Evans amazed officials by running the 100-yard dash in 10 flat in a camp track meet.
When football season arrived, “Honeyboy” was named fullback for his regiment and “Blue” Bonner, his teammate on the Big Green at Coaldale, became FB for the Eleventh Regiment squad. Most of the camp players had college experience under their belts and some had distinguished records.
The season had not long been underway until the two newspapers of Columbia, S.C., were reporting on the devastating play of the two Coal Region boys on teams which were sweeping everything before them.
“Honeyboy” Evans was a tremendous competitor and without fear. Both he and Bonner were the kind of athletes who gave everything they had in competition. On Sundays following a game, Evans would be so stiff and sore from the battering he had taken, that four of us would work on his arms and legs to get him in condition for regiment formation.
As the season drew to a close, the two teams with the Coal Region fullbacks faced each other in a matchup for the camp title. I think every soldier not on duty that Saturday afternoon attended the game, as were many citizens of Columbia together with a score of sportswriters.
It was a great battle and the “coal crackers” lived up to their advance billing and they did most of the ball carrying. At one point, “Honeyboy” was almost ejected for questioning an official’s call. In the waning minutes, “Honeyboy” carried the ball through the massive Eleventh Regiment line for a TD that gave his team the championship.
After the war, John Evans returned to the Coaldale “Big Green” lineup and also boxed for several years, despite the fact Army doctors discovered he had an enlarged heart.

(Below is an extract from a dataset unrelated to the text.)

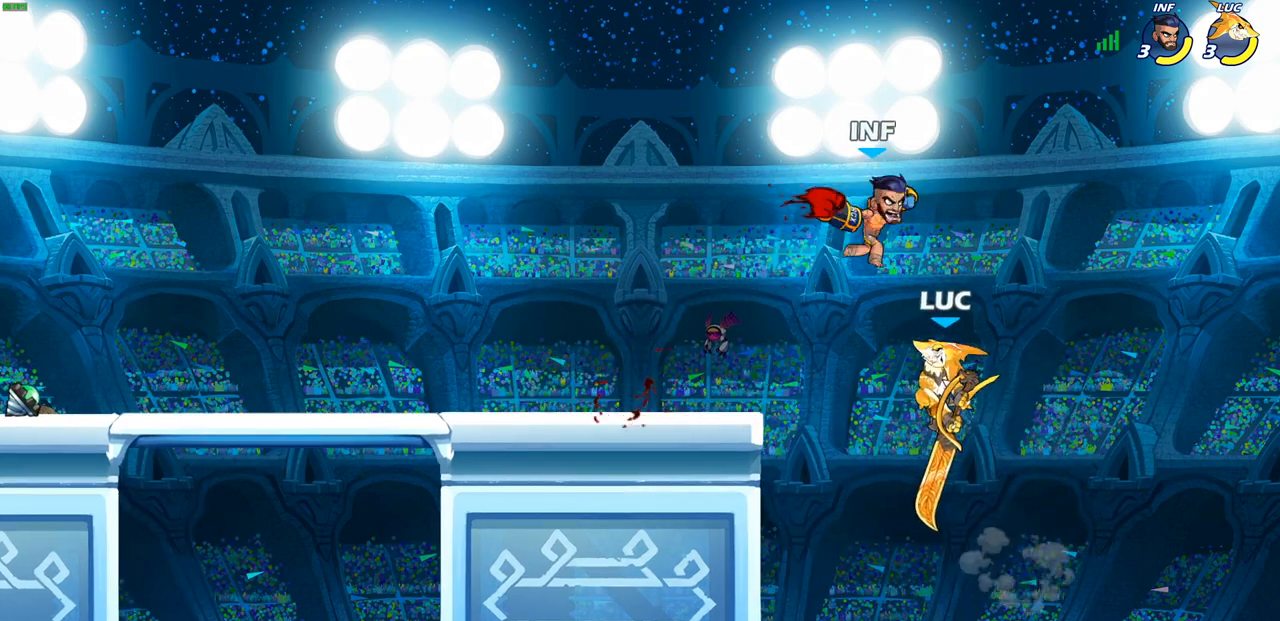
{"buttons": ["CROSS"], "left_stick": "up", "right_stick": "center", "events": [[267, "left_stick", "up-left"], [433, "CROSS", "down"], [500, "left_stick", "up"]]}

Once when he was accused of playing “dirty,” he denied it and said “I only play ‘hard,’” which was the manner in which football was played in the coal fields in those days. I recall that a player once complained that somebody was “slugging” in line play, referee Maxwell commented, “You’re a pretty big fellow yourself.”
I lost track of “Honeyboy” after the early 1920s and the last I heard of him he was a patient in the Valley Forge VA Hospital.
No wonder Hinkey Haines and other college players who were members of the Coal Region semi-pro teams respected home-grown football players.